# WHAT IS BEING ASKED:
Reproduce the material below word for word, leaving out the pictures.

# DATA FOR THIS TASK:
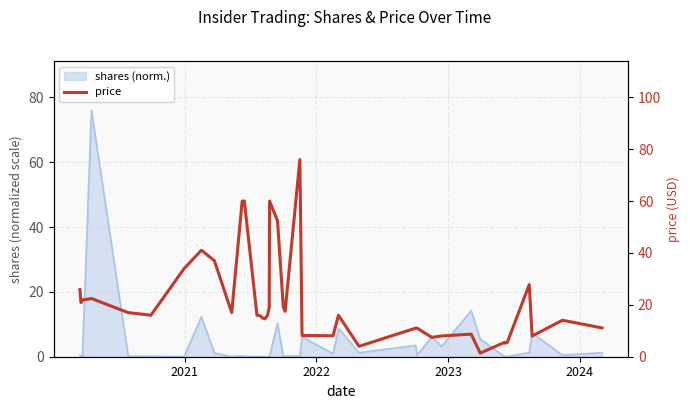

What is the label of the 37th point from the right?

2023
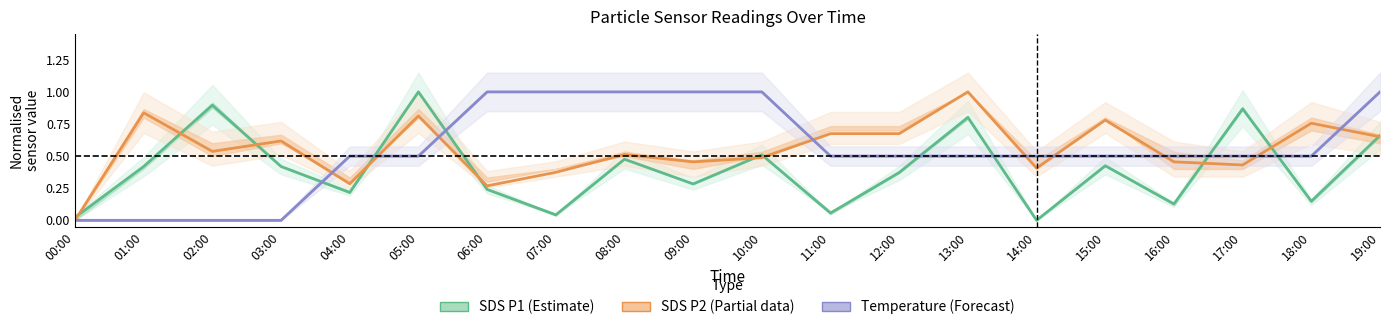

Between 00:00 and 04:00, which series saw the biggest shift?

Temperature (Forecast)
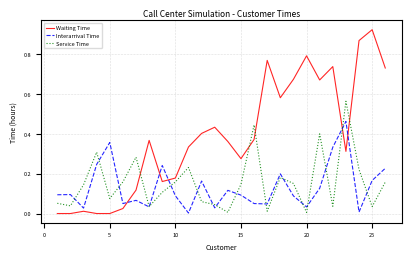

Does the chart display data point markers on the line(s)?

No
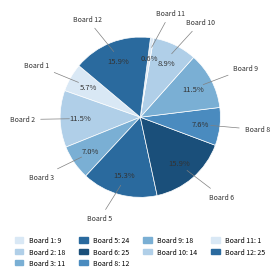

How many segments does this pie chart have?

10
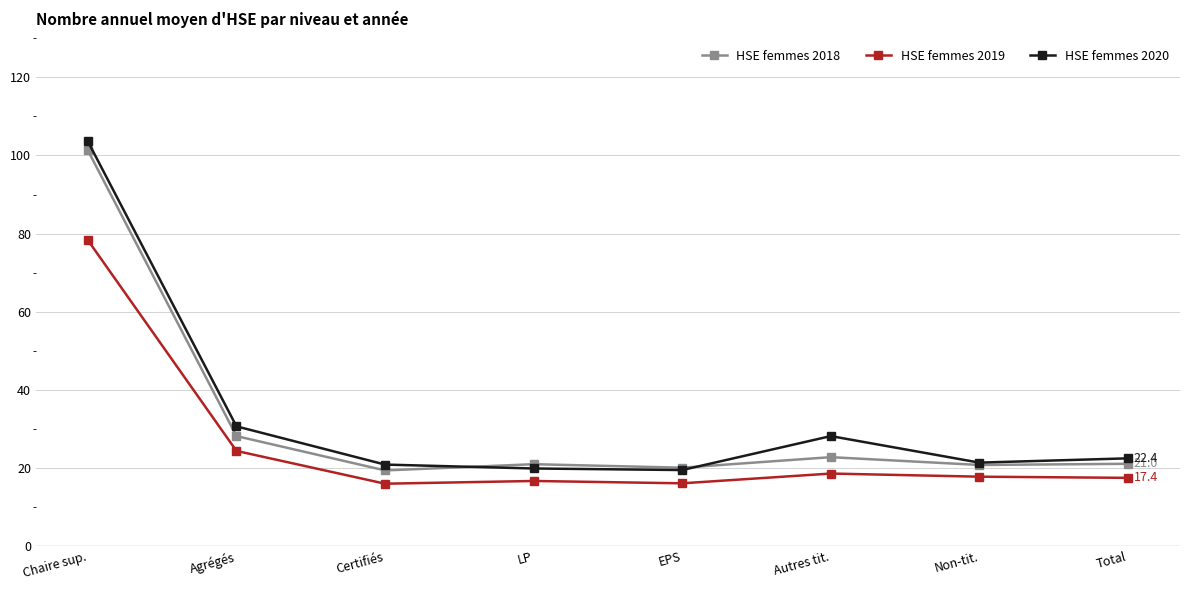

Is it true that HSE femmes 2018 equals 5.2 at LP?

False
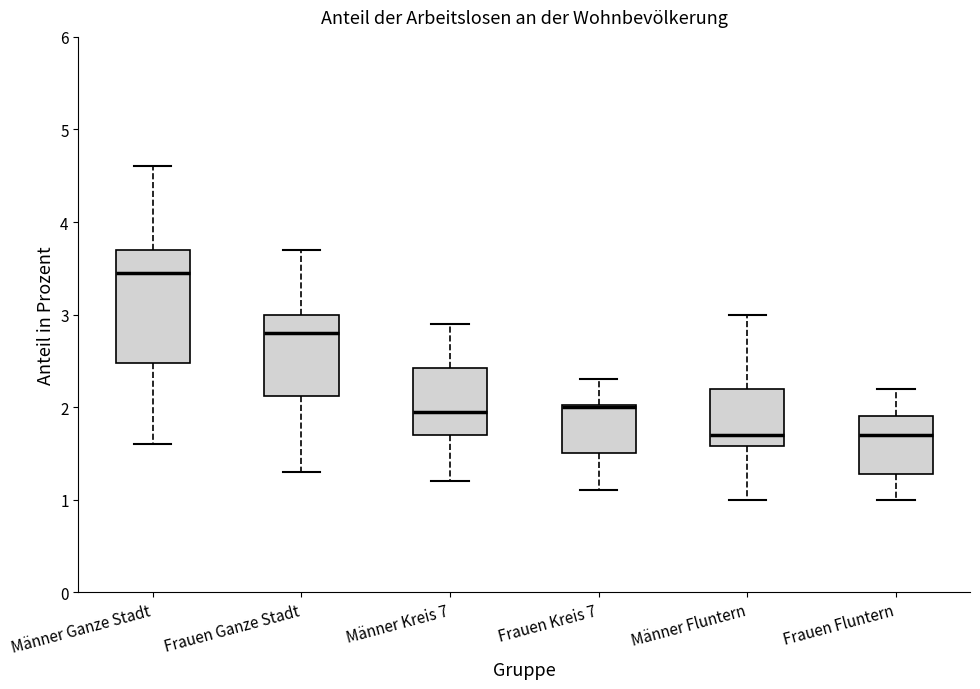

Which box is the tallest, from its lower edge to its upper edge?

Männer Ganze Stadt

# WRITTEN SOLUTION:
What is the label of the 37th point from the right?

2023

Between 00:00 and 04:00, which series saw the biggest shift?

Temperature (Forecast)

Does the chart display data point markers on the line(s)?

No

How many segments does this pie chart have?

10

Is it true that HSE femmes 2018 equals 5.2 at LP?

False

Which box is the tallest, from its lower edge to its upper edge?

Männer Ganze Stadt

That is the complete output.